Jaxon’s approach does include some human involvement via team voting.  This final layer of vetting is focused on key areas of context evaluation that founder and CEO Cohen refers to as bronze, silver, and gold ground truth.  Like the Olympics, these three levels are for determining label accuracy by those experts who understand the context and sentiment accuracy of a dataset.  Gold means the model and the team of voting experts are in complete agreement, while silver and bronze confer decreasing levels of unanimity.  The goal is to combine automated labelling and model creation, with a few human experts, to push beyond the current 70% accuracy ceiling.  Jaxon’s platform has moved accuracy consistently into the 80s and they expect to achieve 90%+ accuracy in the future.  Prediction accuracy above 90% will be a very significant achievement for the startup’s customers.

Final Thoughts:

CEO Cohen comes from a family of entrepreneurs.  A previous generation emigrating from Russia, starting an ice cream cone business after the 1907 World’s Fair popularized the frozen concoction.  The company, ultimately known as Sweetheart Cup Co., grew from one cone machine into a Fortune 500 company that employed over 10,000 people internationally. 

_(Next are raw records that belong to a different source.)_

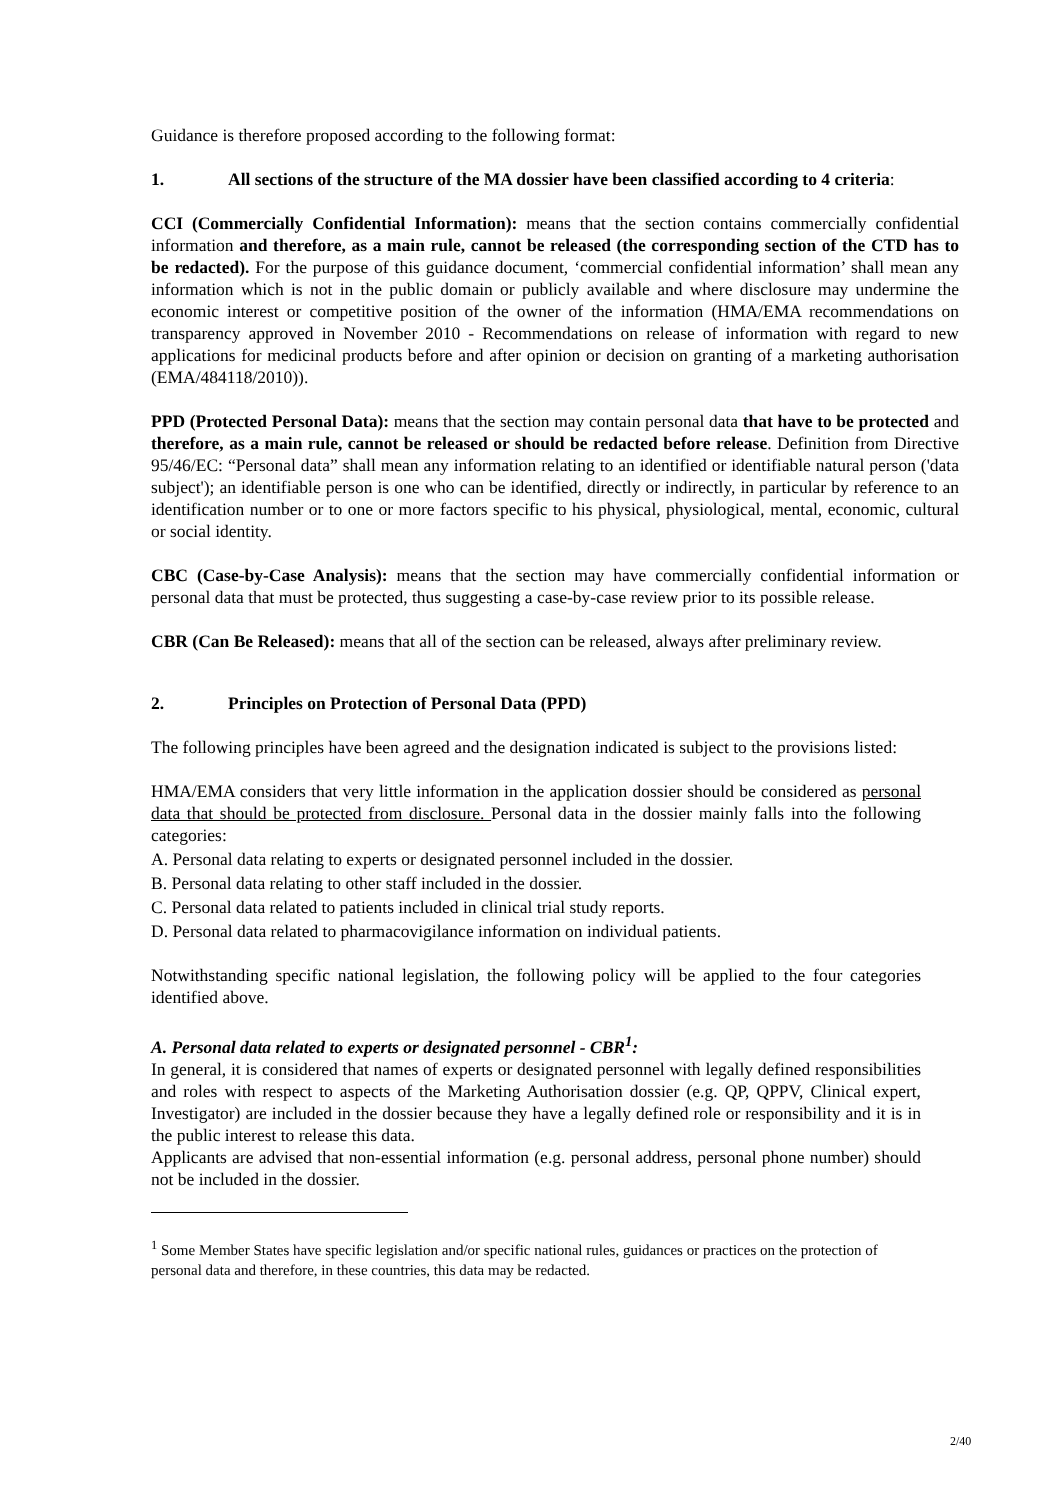Guidance is therefore proposed according to the following format:
1. All sections of the structure of the MA dossier have been classified according to 4 criteria:
CCI (Commercially Confidential Information): means that the section contains commercially confidential information and therefore, as a main rule, cannot be released (the corresponding section of the CTD has to be redacted). For the purpose of this guidance document, ‘commercial confidential information’ shall mean any information which is not in the public domain or publicly available and where disclosure may undermine the economic interest or competitive position of the owner of the information (HMA/EMA recommendations on transparency approved in November 2010 - Recommendations on release of information with regard to new applications for medicinal products before and after opinion or decision on granting of a marketing authorisation (EMA/484118/2010)).
PPD (Protected Personal Data): means that the section may contain personal data that have to be protected and therefore, as a main rule, cannot be released or should be redacted before release. Definition from Directive 95/46/EC: “Personal data” shall mean any information relating to an identified or identifiable natural person ('data subject'); an identifiable person is one who can be identified, directly or indirectly, in particular by reference to an identification number or to one or more factors specific to his physical, physiological, mental, economic, cultural or social identity.
CBC (Case-by-Case Analysis): means that the section may have commercially confidential information or personal data that must be protected, thus suggesting a case-by-case review prior to its possible release.
CBR (Can Be Released): means that all of the section can be released, always after preliminary review.
2. Principles on Protection of Personal Data (PPD)
The following principles have been agreed and the designation indicated is subject to the provisions listed:
HMA/EMA considers that very little information in the application dossier should be considered as personal data that should be protected from disclosure. Personal data in the dossier mainly falls into the following categories:
A. Personal data relating to experts or designated personnel included in the dossier.
B. Personal data relating to other staff included in the dossier.
C. Personal data related to patients included in clinical trial study reports.
D. Personal data related to pharmacovigilance information on individual patients.
Notwithstanding specific national legislation, the following policy will be applied to the four categories identified above.
A. Personal data related to experts or designated personnel - CBR<sup>1</sup>:
In general, it is considered that names of experts or designated personnel with legally defined responsibilities and roles with respect to aspects of the Marketing Authorisation dossier (e.g. QP, QPPV, Clinical expert, Investigator) are included in the dossier because they have a legally defined role or responsibility and it is in the public interest to release this data.
Applicants are advised that non-essential information (e.g. personal address, personal phone number) should not be included in the dossier.
<sup>1</sup> Some Member States have specific legislation and/or specific national rules, guidances or practices on the protection of personal data and therefore, in these countries, this data may be redacted.
2/40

CEO Cohen and his team have been working in the big data and artificial intelligence domains for some time with exits and pivots of their own.  Jaxon is tackling the hard problem of automating both the labelling of unsupervised text data and the iteration of AI models in new ways.  The firm’s forthcoming AI marketplace is innovative and will help organizations – profits and non-profits alike – democratize artificial intelligence with transparent and peer reviewed solutions on a global basis once it goes live.

While the Jaxon story is in its very early days, I look forward to following the company’s progress in 2020 and beyond and getting back in touch for an update.